J Med Syst. 2023 Aug 3;47(1):82. doi: 10.1007/s10916-023-01960-1.
This study uses convolutional neural networks (CNNs) and cardiotocography data for the real-time classification of fetal status in the mobile application of a pregnant woman and the computer server of a data expert at the same time (The sensor is connected with the smartphone, which is linked with the web server for the woman and the computer server for the expert). Data came from 5249 (or 4833) cardiotocography traces in Anam Hospital for the mobile application (or the computer server). 150 data cases of 5-minute duration were extracted from each trace with 141,001 final cases for the mobile application and for the computer server alike. The dependent variable was fetal status with two categories (Normal, Abnormal) for the mobile application and three categories (Normal, Middle, Abnormal) for the computer server. The fetal heart rate served as a predictor for the mobile application and the computer server, while uterus contraction for the computer server only. The 1-dimension (or 2-dimension) Resnet CNN was trained for the mobile application (or the computer server) during 800 epochs. The sensitivity, specificity and their harmonic mean of the 1-dimension CNN for the mobile application were 94.9%, 91.2% and 93.0%, respectively. The corresponding statistics of the 2-dimension CNN for the computer server were 98.0%, 99.5% and 98.7%. The average inference time per 1000 images was 6.51 micro-seconds. Deep learning provides an efficient model for the real-time classification of fetal status in the mobile application and the computer server at the same time.
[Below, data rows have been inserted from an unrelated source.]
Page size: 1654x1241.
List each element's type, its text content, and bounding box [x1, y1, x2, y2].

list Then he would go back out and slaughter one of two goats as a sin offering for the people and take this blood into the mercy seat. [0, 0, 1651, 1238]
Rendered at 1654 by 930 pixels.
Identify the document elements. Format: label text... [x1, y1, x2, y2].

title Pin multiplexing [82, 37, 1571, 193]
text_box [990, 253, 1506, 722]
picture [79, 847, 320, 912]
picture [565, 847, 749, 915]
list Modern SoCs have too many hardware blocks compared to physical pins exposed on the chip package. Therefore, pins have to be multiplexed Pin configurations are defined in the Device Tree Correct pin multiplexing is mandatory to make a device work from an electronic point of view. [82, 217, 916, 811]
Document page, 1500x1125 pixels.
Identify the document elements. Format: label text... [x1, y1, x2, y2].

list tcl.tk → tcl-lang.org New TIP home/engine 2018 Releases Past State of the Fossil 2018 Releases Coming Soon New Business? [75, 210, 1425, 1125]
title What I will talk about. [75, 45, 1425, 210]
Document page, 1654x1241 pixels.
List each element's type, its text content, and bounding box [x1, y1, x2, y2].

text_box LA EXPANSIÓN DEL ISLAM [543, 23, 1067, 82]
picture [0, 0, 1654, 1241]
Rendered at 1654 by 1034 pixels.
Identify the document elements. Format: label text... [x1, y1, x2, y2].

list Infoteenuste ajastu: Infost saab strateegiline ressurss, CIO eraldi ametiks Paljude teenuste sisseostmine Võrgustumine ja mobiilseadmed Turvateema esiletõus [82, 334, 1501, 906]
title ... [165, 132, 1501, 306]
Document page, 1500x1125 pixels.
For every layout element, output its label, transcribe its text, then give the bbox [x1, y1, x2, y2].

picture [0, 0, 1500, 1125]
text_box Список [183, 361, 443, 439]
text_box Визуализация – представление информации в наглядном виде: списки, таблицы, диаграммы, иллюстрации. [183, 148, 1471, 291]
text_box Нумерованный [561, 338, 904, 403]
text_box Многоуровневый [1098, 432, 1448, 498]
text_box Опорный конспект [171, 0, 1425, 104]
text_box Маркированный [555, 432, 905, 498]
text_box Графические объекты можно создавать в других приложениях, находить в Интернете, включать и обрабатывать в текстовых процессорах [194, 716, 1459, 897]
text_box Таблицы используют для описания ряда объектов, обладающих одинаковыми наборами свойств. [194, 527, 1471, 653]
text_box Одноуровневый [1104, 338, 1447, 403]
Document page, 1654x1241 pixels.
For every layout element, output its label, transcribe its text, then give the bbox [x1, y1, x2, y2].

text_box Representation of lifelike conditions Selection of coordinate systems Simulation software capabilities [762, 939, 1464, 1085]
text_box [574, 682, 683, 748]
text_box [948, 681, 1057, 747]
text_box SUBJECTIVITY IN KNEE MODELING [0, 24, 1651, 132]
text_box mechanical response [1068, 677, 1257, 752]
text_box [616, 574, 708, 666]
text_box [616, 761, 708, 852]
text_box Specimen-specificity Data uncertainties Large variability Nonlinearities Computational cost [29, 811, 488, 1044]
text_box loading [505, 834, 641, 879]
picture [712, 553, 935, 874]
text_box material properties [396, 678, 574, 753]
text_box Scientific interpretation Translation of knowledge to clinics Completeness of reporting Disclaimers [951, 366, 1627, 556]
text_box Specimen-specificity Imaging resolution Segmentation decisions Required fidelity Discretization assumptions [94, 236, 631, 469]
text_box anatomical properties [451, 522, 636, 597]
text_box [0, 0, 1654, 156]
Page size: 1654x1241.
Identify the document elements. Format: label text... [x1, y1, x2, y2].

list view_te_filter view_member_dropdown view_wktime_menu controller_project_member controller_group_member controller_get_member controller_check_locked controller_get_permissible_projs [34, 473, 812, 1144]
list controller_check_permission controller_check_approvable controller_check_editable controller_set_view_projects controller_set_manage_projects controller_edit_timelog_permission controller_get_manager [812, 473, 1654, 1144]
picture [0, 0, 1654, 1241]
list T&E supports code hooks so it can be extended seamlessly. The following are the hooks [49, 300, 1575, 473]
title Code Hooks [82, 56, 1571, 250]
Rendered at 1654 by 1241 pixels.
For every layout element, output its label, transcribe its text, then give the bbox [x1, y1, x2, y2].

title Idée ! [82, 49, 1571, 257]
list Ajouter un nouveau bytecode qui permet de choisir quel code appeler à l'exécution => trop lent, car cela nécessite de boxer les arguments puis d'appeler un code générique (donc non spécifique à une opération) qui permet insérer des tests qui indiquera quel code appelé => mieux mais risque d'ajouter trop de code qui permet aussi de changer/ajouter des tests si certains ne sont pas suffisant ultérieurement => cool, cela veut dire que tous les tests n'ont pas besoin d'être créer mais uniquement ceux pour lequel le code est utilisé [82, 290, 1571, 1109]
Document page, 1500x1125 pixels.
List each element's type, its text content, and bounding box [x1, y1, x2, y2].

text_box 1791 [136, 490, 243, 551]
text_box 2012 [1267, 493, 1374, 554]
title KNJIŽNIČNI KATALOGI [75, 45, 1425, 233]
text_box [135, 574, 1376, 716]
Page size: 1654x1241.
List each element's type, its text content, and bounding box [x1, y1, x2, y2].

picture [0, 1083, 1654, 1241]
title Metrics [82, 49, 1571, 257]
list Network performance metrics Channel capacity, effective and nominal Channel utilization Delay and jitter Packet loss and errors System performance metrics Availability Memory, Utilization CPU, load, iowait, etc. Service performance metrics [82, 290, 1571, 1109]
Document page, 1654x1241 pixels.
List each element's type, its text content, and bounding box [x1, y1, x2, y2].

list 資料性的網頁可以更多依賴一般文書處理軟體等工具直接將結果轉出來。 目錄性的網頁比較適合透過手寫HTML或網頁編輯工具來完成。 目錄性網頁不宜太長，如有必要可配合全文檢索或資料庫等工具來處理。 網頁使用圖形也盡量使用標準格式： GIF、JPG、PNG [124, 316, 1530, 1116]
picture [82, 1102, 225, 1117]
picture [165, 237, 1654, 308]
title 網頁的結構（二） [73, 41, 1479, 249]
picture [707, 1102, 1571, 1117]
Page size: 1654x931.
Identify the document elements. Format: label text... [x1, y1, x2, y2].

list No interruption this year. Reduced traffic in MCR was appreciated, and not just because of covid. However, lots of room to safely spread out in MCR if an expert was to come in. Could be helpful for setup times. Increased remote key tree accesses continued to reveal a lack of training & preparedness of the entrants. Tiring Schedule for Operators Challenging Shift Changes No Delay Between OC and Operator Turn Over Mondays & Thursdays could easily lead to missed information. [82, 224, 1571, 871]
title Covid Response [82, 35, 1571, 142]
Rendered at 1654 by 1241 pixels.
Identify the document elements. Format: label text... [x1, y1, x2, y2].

这项研究使用卷积神经网络 (CNN) 和胎儿监护图数据,实时分类孕妇移动应用程序和数据专家计算机服务器中的胎儿状态(传感器与智能手机相连,智能手机与妇女的网络服务器和专家的计算机服务器相连)。数据来自 Anam 医院的 5249 条(或 4833 条)胎儿监护图轨迹,用于移动应用程序(或计算机服务器),从每条轨迹中提取 150 个 5 分钟时长的数据案例,最终得到 141001 个案例,移动应用程序和计算机服务器的数据案例相同。因变量为胎儿状态,移动应用程序有两个类别(正常、异常),计算机服务器有三个类别(正常、中等、异常)。胎儿心率为移动应用程序和计算机服务器提供预测因子,而子宫收缩仅为计算机服务器提供预测因子。一维(或二维)Resnet CNN 为移动应用程序(或计算机服务器)进行了 800 个时期的训练。一维 CNN 移动应用程序的敏感性、特异性和调和平均值分别为 94.9%、91.2%和 93.0%。计算机服务器二维 CNN 的对应统计数据分别为 98.0%、99.5%和 98.7%。每 1000 张图像的平均推断时间为 6.51 微秒。深度学习为移动应用程序和计算机服务器的胎儿状态实时分类提供了一种高效的模型。